Friday 24 May 2013

The Rise of Orphan Drugs

Approvals for Orphan drugs have been on the increase within both the USA and EU ever since legislation was introduced in an attempt to stimulate research into rare diseases.  The 1983 Orphan Drug Act and EU Regulation 141/2000 provided a new product class to which pharmaceutical companies can apply for marketing authorisations.  Both the EMA and FDA has seen a sustained increase in applications.  Approximately 30% of all applications for new molecular entities within the USA are for Orphan drugs and the EMA has seen a 40% increase over the past few years.

What is an Orphan Drug?

For a drug to be classified as an orphan drug the disease it is being used to treat must be designated an orphan disease.  Within the EU an orphan disease is one which affects less than 1 in 2000 patients per year and this disease must be registered with the EMA in order to gain orphan status.  This application (or sponsorship) is submitted by a corporate body, an individual researcher or a combination of both.  The sponsorship details both the orphan disease and a proposed treatment and once granted by the committee of orphan medicinal products (COMP) the sponsorship lasts for 10 years.  Within that 10 year period is it normally assumed that an application for a marketing authorisation will be submitted.  Interestingly only the holder of the orphan designation (sponsorship) can be named as the MA holder on the MAA for the treatment specified within the orphan designation.  An example of an orphan designation can be found here.

There are also a number of incentives available for pharmaceutical companies to invest in the development of orphan drugs.  These include tax relief, reduced MA application fees and most importantly product exclusivity for 10 years.  Many of these drugs, such as enzyme replacement therapies are designed to be a chronic treatment thereby requiring the patient to be treated for life.  This will obviously help companies offset the reduced size of the target population.  

With England the frequently quoted limit for new treatments to obtain NICE approval was typically £30k per patient per year.  With Orphan drugs there is no such limit as QALYs and the other pharmacoeconomic tools are harder to relate to rare diseases.  Cerezyme is a good example of this.  Within England the cost per patient per year is ~£140k.  In the States orphan treatments are now approaching $1m per patient per year for gene therapy drug Glybera.
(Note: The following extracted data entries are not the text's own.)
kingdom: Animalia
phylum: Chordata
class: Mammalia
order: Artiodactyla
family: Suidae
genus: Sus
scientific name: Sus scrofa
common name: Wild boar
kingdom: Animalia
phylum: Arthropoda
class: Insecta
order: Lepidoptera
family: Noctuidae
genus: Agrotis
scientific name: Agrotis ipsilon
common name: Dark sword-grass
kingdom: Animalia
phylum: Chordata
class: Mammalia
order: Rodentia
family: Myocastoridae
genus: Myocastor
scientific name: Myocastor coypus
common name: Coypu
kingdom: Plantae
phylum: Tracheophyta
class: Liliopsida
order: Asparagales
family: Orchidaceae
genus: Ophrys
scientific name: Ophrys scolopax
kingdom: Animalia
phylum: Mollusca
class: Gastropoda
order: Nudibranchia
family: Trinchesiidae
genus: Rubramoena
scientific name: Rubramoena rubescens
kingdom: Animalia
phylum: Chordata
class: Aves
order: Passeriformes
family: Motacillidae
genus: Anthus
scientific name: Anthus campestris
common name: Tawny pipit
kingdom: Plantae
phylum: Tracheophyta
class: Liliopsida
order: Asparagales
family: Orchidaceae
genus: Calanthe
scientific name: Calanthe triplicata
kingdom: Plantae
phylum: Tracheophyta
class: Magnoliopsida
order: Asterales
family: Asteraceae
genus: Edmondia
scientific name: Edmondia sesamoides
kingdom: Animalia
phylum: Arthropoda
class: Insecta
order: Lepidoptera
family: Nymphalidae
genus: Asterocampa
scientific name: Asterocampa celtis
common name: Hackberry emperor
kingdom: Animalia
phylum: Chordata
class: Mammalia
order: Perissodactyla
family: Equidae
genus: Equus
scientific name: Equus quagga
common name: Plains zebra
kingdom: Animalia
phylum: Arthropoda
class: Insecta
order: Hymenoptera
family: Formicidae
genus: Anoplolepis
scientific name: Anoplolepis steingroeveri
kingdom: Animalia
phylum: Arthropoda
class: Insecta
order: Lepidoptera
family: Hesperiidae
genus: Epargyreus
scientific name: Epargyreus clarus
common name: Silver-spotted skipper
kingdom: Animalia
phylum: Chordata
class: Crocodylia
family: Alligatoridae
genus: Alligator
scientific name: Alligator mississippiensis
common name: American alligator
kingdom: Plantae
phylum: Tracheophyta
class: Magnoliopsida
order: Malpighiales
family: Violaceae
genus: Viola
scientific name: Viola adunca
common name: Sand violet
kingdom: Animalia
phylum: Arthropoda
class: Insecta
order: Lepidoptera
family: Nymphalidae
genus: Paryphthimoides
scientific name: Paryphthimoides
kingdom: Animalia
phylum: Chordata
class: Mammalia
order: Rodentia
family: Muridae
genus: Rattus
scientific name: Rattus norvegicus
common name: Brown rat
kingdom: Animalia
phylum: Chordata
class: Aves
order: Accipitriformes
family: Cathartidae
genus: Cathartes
Prior to the relevant orphan drug legislation there was little incentives for pharmaceutical companies to invest into treatments for rare diseases.  The traditional search for the next ‘blockbuster’ drug helped to drive the pharmaceutical industry into hunting for larger and larger markets such as cardiology and infectious diseases.  The shift away from blockbuster treatments to more personalised therapies has enabled clinical trials to be performed more efficiently by reducing subject numbers and stratifying trial subjects to known responders.  Clinical trials for orphan drugs may include as few as 10-20 patients and this will often form part of the marketing authorisation application. 

An MA to match

As the number of clinical trial subject can be very low the EMA can issue a conditional or exceptional circumstance MA for orphan drugs.  A conditional MA is issued on the basis that a full dossier will be submitted in the future covering long term safety & efficacy data.  Once submitted and approved the conditional MA then reverts to the traditional MA model.  Exceptional circumstance Mas are issued when a full dossier is unlikely to be issued in the future due to the small patient numbers involved.  The MA therefore becomes conditional on the MA holder performing long term safety studies and an annual assessment by the COMP.  The legal basis for exceptional circumstance MA is EU regulation 726/2004 and the EMA website provides a good overview.  The exceptional circumstance MA can therefore allow pharmaceutical companies to get their novel product to market sooner and without the costs associated with large phase 2 and 3 clinical trials.  It must be noted that the three pillars of marketing authorisations (safety, quality & efficacy) still apply to both conditional and exceptional circumstance MAs.   

Summary

The rise in marketing applications for orphan drugs can be attributed to a number of factors such as legislative developments, business incentives and the advancement of new technologies within the pharmaceutical industry.  From a trainee QP’s perspective this post does not offer a great deal of information to help with your viva.  However, being aware of how the pharmaceutical industry is changing is important to show an awareness of the bigger picture.  

The exceptional circumstance and conditional marketing authorisations would provide an additional layer to your law and admin knowledge.